Chart analysis data:

+---+

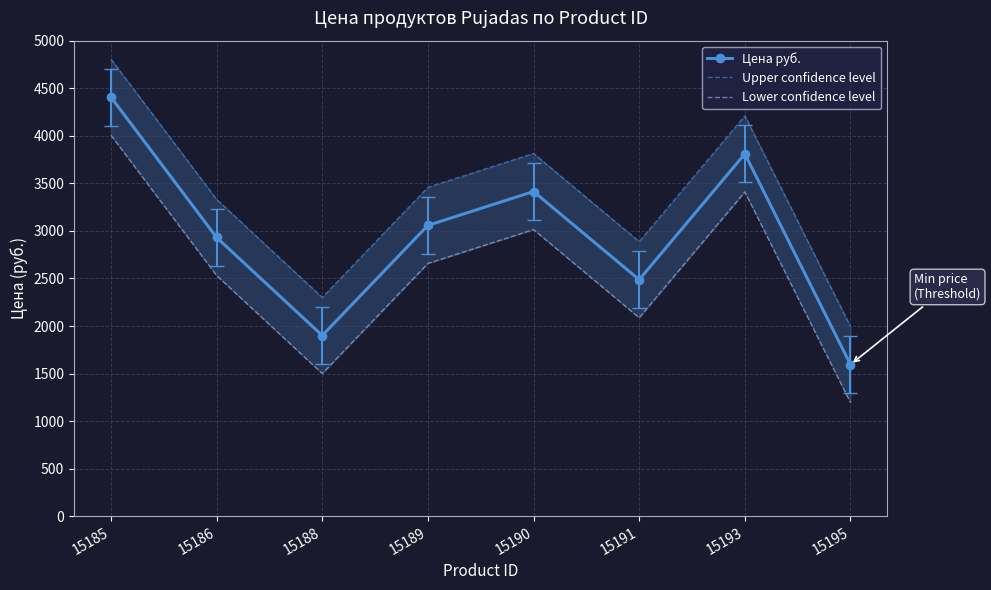

What are all the series names shown in the legend?

Цена руб., Upper confidence level, Lower confidence level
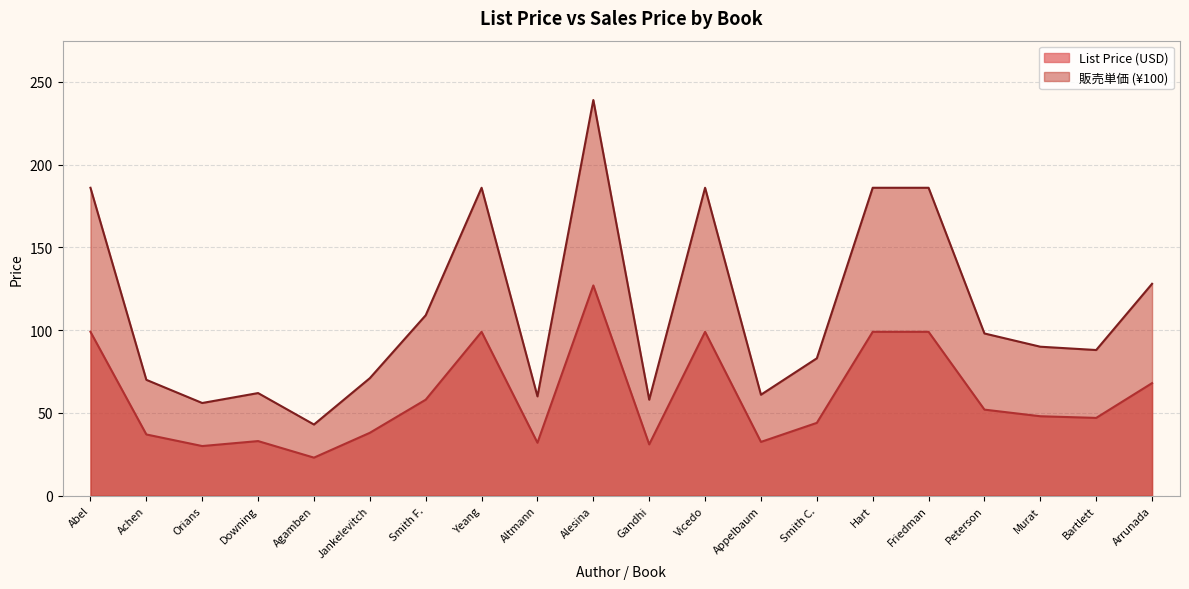

The value of List Price at Smith C. is 44.0. True or false?

True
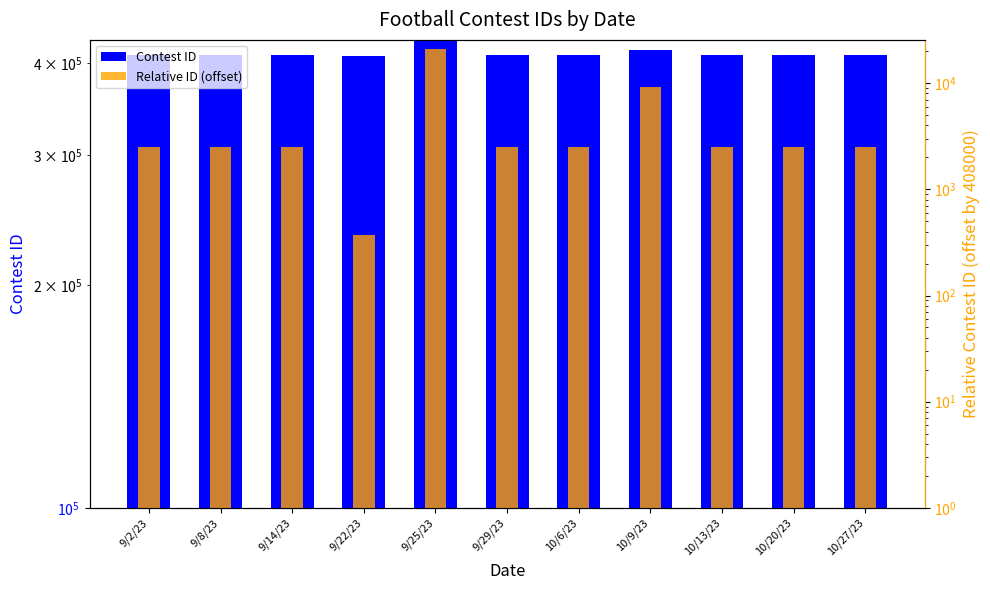

What is the difference between the maximum and minimum values in the Relative ID (offset) series?

20489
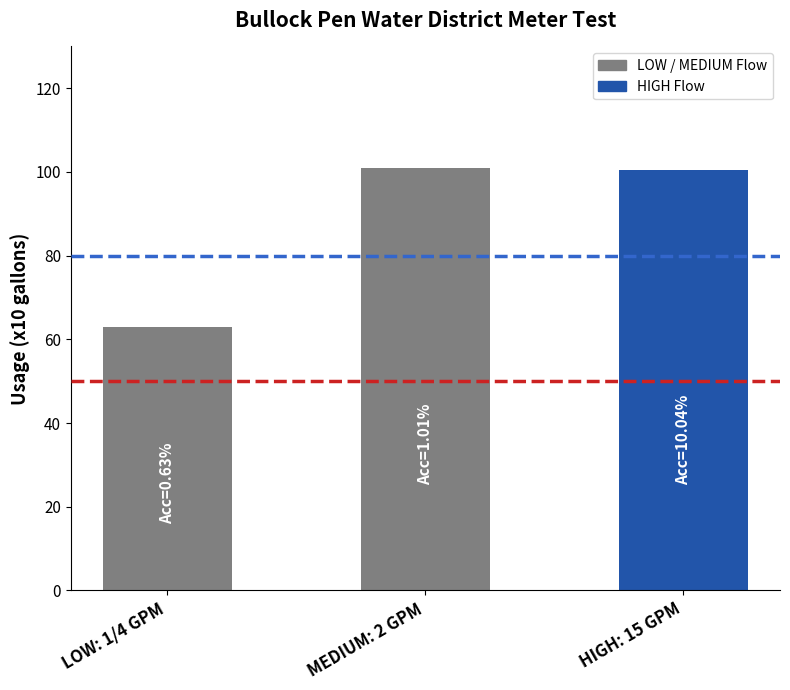

How many bars are there in total?

3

+---+

REQUIRED WORK |
Can you write out the listing word for word, starting at the line containing "What is the" and ending at the end of the listing? Leave the pictures out.

RESPONSE |
What is the difference between the maximum and minimum values in the Relative ID (offset) series?

20489

How many bars are there in total?

3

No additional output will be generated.